Pletcher noted in a recent Healthcare Innovation article that Interoperability Land also features “FHIR Pits,” which are prototype interoperability testbeds specifically dedicated to FHIR, and Rings, which are complete simulated healthcare ecosystems. “A Ring might have a health plan, a major health system, an EHR for a couple of primary care physicians, a pharmacy and it builds out this complete synthetic healthcare systems,” Pletcher explained.
As part of the development of Interoperability Land, several beta users tested the environment and provided critical feedback on the user experience, quality and functionality.
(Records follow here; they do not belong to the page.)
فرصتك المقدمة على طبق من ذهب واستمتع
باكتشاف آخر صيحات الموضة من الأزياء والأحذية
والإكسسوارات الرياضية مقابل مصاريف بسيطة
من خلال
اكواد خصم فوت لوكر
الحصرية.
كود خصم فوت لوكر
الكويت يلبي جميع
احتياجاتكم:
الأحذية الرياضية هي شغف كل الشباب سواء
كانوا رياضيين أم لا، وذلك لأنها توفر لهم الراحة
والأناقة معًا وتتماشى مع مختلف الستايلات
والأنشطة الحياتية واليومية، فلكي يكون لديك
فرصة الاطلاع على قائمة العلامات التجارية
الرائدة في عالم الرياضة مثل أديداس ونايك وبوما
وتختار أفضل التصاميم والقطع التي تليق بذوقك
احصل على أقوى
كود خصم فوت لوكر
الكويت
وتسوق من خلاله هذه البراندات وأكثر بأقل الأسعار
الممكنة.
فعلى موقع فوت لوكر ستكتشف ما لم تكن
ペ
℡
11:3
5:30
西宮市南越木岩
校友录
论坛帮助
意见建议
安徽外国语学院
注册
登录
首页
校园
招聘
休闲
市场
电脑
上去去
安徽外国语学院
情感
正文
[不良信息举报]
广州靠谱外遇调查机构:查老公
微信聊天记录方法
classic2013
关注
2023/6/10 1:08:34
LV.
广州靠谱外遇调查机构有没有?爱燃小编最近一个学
One beta user, the Technical Architecture Committee (TAC) for Medicaid Information Technology Architecture (MITA), provided input during the testing phase, but also worked within the platform to develop applications.
“One of MITA’s goals is to integrate systems to advance interoperability, common standards and processes for the Medicaid system,” said Rich Folsom, chief technology officer, MITA TAC. “During the testing phase, we were able to provide input on the product, but even more exciting is we were able to quickly and easily develop applications and application frameworks within the environment and utilize the synthetic data to fully test out the applications we built within the product.”